### [Extrait du document]
————

Biographie d’Inès Lyautey
La Maréchale Inès Lyautey
(1862-1953)
Inès Lyautey, née Inès de Bourgoing, a consacré sa vie aux autres. Après être devenue la veuve du capitaine Joseph Fortoul avec qui elle a eu 3 enfants, elle est devenue infirmière. À l’occasion d’une mission au Maroc, elle rencontre Hubert Lyautey. Elle devient « son meilleur collaborateur » selon les mots du futur Maréchal.
La vie d’Inès fut celle d’une femme profondément altruiste, et mérite d’être connue.
Inès de Bourgoing naît à Paris, le 5 janvier.
Son père, le baron Philippe de Bourgoing (1827-1882), d’une vieille famille du Nivernais, fut, comme officier, le grand écuyer de Napoléon III avant de devenir Inspecteur du Service des Haras. Il sera élu cinq fois député de la Nièvre.
Sa mère, Anne-Marie Dollfus (1837-1917), était d’une ancienne famille noble de la République de Mulhouse, rattachée à la France en 1798. Elle était la petite fille de Johannès Dollfus, dernier bourgmestre de cette ville libre. Dame d’honneur de l’Impératrice Eugénie, elle lui demanda, à la naissance d’Inès, la faveur d’être la marraine de l’enfant dont le frère aîné a été l’aide de camp du Maréchal Canrobert.

————

### [Entrées fournies]
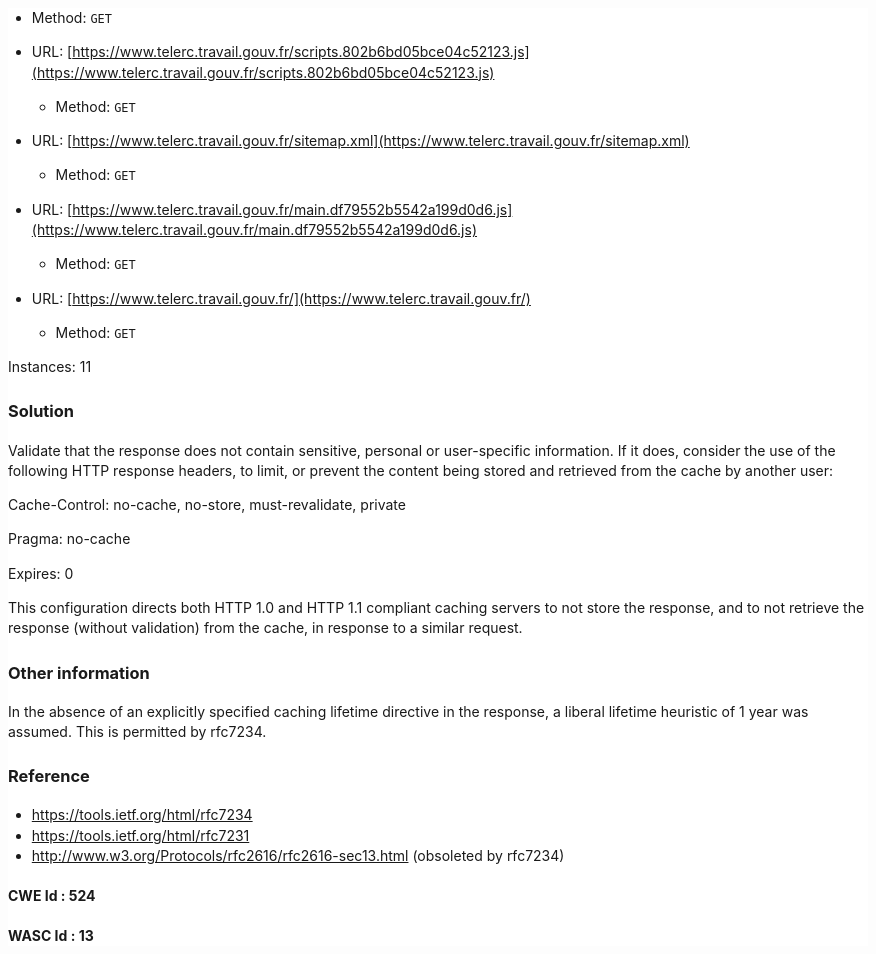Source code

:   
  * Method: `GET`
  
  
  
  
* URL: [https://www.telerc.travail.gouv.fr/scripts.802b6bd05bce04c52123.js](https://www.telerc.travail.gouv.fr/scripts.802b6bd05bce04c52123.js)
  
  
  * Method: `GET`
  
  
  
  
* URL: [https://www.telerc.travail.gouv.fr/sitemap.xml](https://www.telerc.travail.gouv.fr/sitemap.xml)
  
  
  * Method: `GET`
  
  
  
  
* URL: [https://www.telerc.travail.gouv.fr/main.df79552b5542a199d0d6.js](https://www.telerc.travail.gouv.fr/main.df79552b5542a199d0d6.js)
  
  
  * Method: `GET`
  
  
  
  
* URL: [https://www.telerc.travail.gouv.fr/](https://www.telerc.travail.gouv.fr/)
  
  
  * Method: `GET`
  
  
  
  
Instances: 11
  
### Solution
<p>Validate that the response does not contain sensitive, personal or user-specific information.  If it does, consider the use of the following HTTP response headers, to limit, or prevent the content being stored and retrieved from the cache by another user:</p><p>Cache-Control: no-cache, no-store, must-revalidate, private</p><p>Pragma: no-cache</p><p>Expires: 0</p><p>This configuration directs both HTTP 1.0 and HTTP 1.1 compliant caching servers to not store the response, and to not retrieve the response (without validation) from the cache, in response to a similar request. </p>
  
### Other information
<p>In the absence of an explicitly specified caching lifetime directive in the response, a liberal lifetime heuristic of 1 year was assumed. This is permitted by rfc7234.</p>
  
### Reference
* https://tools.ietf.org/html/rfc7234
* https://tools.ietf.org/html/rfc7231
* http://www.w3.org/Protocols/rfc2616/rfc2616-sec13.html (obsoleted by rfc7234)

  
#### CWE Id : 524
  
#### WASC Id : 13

————

### [Consignes de l'exercice]
(a) Extrayez de la biographie d'Inès Lyautey, sans rien modifier, le passage allant de « Son père, le » jusqu'à « de la Nièvre. ».
(b) D'après la biographie d'Inès Lyautey, combien de fois son père, le baron Philippe de Bourgoing, fut-il élu député de la Nièvre ?

### [Corrigé ci-dessous]
(a)
Son père, le baron Philippe de Bourgoing (1827-1882), d’une vieille famille du Nivernais, fut, comme officier, le grand écuyer de Napoléon III avant de devenir Inspecteur du Service des Haras. Il sera élu cinq fois député de la Nièvre.

(b) Cinq fois.